Sliding into the head coach’s office to replace former Baker coach Mike Grossner, Thoren acknowledges that there are a few differences about his new job and the one he did under Grossner for the past 15 years.
But it’s still the same game. Coaching football is coaching football. And, for Thoren, the path that led him there always seemed inevitable.
“For me, it was all about that I knew that I loved football from a very, very young age,” Thoren said after a recent Baker high school camp in Lawrence. “So it wasn’t really a choice of if I wanted to coach, it just sort of happened. Those first couple of years after college, I couldn’t get away from it. The smell in the air leading up to fall camp and things like that made me feel like I have to be around football. I finished playing and the next year I was like, ‘Well, it’s football season. I’ve got to do something with football.’ So I went over to Lawrence High and helped Coach (Dick) Purdy.”
A year coaching linebackers and running backs at LHS — the two positions where Thoren starred during his playing days with the Lions — was followed by a year-long internship with the Kansas City Chiefs and another year at Free State High under Bob Lisher. From there, Thoren went north to join Glen Mason’s coaching staff at Minnesota, which reunited him with the man he played for at Kansas.
After a three-year stint with the Gophers, Thoren wound up at Baker and he’s been trending toward this day ever since, first overseeing the BU defense before earning the title of associate head coach.
During his time with the Wildcats, Thoren has seen the program rise to national prominence and his goal is to keep it there.
“I think we have a very good team,” he said. “And we have a hard-working team. So the goals and our expectations are the same as they’ve been — 100%.”
While the transition has included a few twists and turns during the past couple of months, Thoren credits his players — many of whom are from Lawrence — for making it as smooth as possible.
“They’ve worked so hard and had a great attitude through it,” Thoren said. “And, really, this is their team. It’s not the coaches’ team. It’s the players’ team. That was the very first thing we told them. It’s not like I came into a completely new school and a completely new system. It was just kind of the next day came and here we went.”
While the players he coaches routinely hear praise from Thoren for their effort, mentality, toughness and passion, it’s the men for whom he played who helped make those things matter to Thoren.
Although naturally gifted with bruising strength and Big 12 size, it was the approach of Thoren’s coaches — Purdy, Lisher, Mason, Dirk Wedd and countless others — that shaped him into a standout football player at both LHS and KU and further fueled the coaching drive inside of him.
“The thing about football in Lawrence is you’re blessed because there’s always good people that are coaching all the way through,” Thoren said. “That’s the benefit of growing up in Lawrence.
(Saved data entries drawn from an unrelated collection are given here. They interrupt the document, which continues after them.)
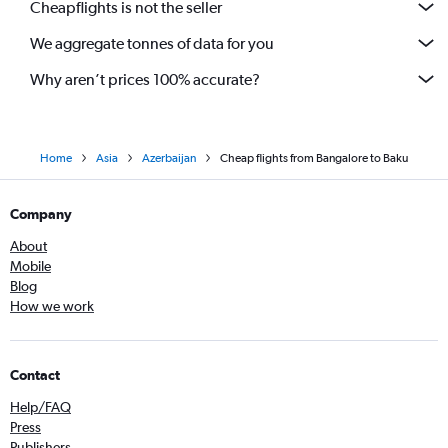
Cheapflights is not the seller
We aggregate tonnes of data for you
Why aren’t prices 100% accurate?
Home
Asia
Azerbaijan
Cheap flights from Bangalore to Baku
Company
About
Mobile
Blog
How we work
Contact
Help/FAQ
Press
Publishers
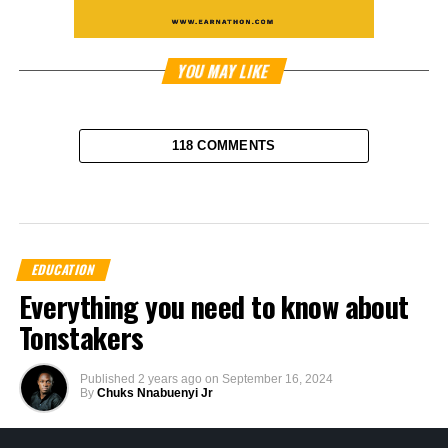
YOU MAY LIKE
118 COMMENTS
EDUCATION
Everything you need to know about
Tonstakers
Published
2 years ago
on
September 16, 2024
By
Chuks Nnabuenyi Jr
We always had good coaches and good mentors leading the way.”
Now that he’s one of them, Thoren, at Baker, wants to make sure that today’s young football players in Lawrence and the surrounding area get the same opportunities he did — to play college football and be coached by people who are passionate about the game and their players.
“My first couple weeks in coaching I would get so frustrated,” he recalled of the challenge of teaching things that came so easy to him. “But I realized pretty quickly that I had to take my knowledge or what I would tell myself and put it in somebody else’s body and athleticism. So you learn to adapt. And that’s the fun part of it. That’s coaching. It just made sense to me.”
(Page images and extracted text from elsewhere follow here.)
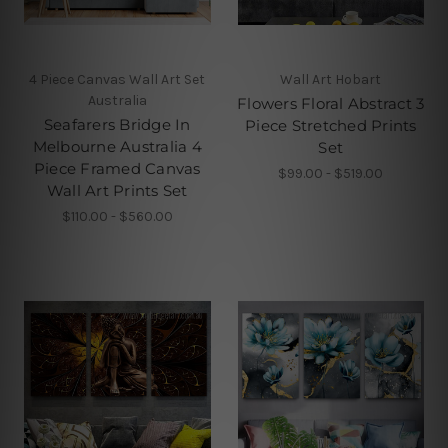
4 Piece Canvas Wall Art Set
Wall Art Hobart
Australia
Flowers Floral Abstract 3
Seafarers Bridge In
Piece Stretched Prints
Melbourne Australia 4
Set
Piece Framed Canvas
$99.00 - $519.00
Wall Art Prints Set
$110.00 - $560.00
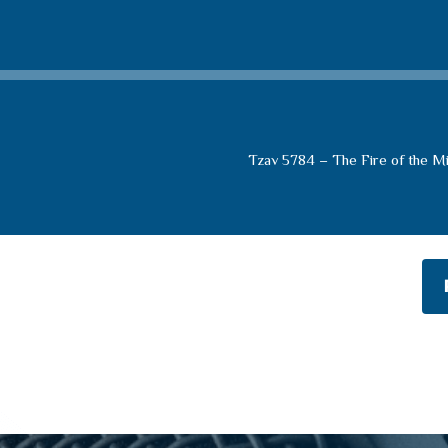
Tzav 5784 – The Fire of the M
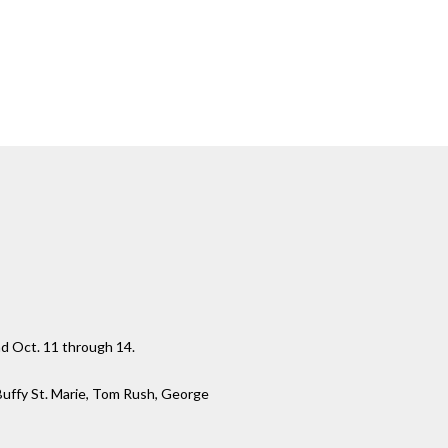
nd Oct. 11 through 14.
 Buffy St. Marie, Tom Rush, George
Although his father, the late John Thoren, never technically coached him on a team — “he didn’t believe in coaching your kid,” Thoren said — Thoren said he received constant input and feedback from his father in everything he did.
“He would’ve been a great one,” Thoren said with a smile and shake of his head. “He never coached any of my teams, but believe me, he coached me anyway. I heard it every day, boy.”
Whether the lessons came from the man with the whistle or the man with the same last name, Thoren took parts of everything he learned and combined them into his own style.
It’s that challenge and the excitement associated with it that still has Thoren going strong as he prepares to tackle his first head coaching gig.
There were nerves when he first took over. But by now, it’s smooth sailing again, challenges and all.
“You’ve got to be yourself,” he said. “It’s kind of similar to when my dad died and it was like, ‘OK, well I guess I’m running the farm now.’ But I just try to focus in on what I need to do to get the job done. … It’s exciting to go to work again. It’s a good challenge. It’s just fun. I feel like a kid again, honestly.”